In our case, a diagnosis of neck abscess secondary to dental origin was made initially. When the culture had grown B. pseudomallei, the patient was immediately put on intravenous ceftazidime and it prevented the formation of a second abscess in the left submandibular region, the drainage of the abscess and a sensitive antibiotic is of prime importance in the management of melioidosis for the fear of progression to a fulminant course.

Ceftazidime is the drug of choice in systemic melioidosis. Ceftazidime (120 mg/kg/day) has shown to reduce the mortality significantly in severe melioidosis [9].
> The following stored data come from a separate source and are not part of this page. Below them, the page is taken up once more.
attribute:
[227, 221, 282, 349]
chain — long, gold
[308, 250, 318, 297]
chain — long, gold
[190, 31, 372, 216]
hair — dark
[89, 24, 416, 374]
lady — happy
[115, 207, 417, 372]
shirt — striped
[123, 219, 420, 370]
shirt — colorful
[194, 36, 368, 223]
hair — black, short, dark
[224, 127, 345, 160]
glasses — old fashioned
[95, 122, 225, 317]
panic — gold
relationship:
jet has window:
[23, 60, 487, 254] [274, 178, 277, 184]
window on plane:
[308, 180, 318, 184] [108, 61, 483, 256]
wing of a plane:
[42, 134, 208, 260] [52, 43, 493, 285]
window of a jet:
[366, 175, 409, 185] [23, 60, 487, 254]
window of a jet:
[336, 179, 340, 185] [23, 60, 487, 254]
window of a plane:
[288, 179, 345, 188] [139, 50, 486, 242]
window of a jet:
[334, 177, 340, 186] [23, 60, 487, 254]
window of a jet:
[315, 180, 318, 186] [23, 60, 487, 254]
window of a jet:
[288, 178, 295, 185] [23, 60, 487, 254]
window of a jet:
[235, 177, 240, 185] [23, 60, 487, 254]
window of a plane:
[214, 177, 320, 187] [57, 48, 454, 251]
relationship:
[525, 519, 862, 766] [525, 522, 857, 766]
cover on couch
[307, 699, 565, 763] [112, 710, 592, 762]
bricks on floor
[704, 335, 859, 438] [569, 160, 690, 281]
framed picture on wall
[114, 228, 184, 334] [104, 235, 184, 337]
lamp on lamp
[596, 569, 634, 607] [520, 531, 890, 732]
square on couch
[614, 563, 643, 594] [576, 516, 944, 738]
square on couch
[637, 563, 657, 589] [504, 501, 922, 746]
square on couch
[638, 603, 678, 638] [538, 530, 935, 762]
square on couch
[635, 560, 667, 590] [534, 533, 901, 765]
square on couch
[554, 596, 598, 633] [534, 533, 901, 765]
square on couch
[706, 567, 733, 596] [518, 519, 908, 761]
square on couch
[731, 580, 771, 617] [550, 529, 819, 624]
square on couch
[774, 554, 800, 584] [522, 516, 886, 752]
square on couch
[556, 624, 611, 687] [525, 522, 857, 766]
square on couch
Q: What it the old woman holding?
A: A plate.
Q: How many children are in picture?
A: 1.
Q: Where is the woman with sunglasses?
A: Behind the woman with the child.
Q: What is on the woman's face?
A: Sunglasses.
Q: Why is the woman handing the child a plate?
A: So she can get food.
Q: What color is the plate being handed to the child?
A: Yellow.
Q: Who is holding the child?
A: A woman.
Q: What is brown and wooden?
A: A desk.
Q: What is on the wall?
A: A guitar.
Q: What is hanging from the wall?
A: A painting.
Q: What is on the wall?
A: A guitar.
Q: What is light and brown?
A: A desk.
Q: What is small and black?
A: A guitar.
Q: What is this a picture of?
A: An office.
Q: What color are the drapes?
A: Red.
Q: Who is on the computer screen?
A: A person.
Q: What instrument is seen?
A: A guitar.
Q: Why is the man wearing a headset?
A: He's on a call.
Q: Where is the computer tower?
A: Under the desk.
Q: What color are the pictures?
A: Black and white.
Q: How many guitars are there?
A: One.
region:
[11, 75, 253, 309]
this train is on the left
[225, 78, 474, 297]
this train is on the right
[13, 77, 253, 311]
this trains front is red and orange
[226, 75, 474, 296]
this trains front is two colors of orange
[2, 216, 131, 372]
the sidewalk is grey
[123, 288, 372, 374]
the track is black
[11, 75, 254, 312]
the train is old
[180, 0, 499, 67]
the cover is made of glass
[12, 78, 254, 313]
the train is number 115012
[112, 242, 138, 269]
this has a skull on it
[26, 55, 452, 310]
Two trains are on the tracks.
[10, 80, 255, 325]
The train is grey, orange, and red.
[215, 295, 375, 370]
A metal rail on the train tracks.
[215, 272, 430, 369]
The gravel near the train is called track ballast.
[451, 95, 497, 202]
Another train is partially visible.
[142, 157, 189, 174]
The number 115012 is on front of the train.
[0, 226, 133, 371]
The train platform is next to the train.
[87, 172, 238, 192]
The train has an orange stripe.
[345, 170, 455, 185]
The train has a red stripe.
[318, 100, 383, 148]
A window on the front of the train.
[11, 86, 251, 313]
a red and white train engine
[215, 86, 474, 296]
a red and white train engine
Ceftazidime then became the drug of choice for initial intensive therapy for melioidosis. Another study from Thailand showed similar results when ceftazidime was used in combination with cotrimoxazole for initial intensive therapy; they recommend ceftazidime and cotrimoxazole as the drugs of choice for treatment of severe melioidosis, especially in those patients with disseminated septicemia [10]. A randomized trial by Chetchotisakd et al found reduction in mortality on using a combination of ceftazidime and cotrimoxazole [11]. Following initial intensive therapy, using ceftazidime, imipenem or meropenem, possibly in combination with cotrimoxazole, subsequent eradication therapy is compulsory for preventing relapse of melioidosis. Our patient was prescribed oral doxycycline 100 mg twice daily for a planned duration of 4 months. Conventional treatment of melioidosis abscess includes surgical drainage of abscess and appropriate intravenous antibiotics for a minimum of 2 weeks [7].

Conclusion

We described a case of neck abscess caused by B. pseudomallei in a patient with poorly controlled diabetes mellitus, who was treated with surgical drainage and antibiotics. The moral of the story is neck abscess by B. pseudomallei which is a rare disease, but an important differential diagnosis of neck abscess in patients with risk factors.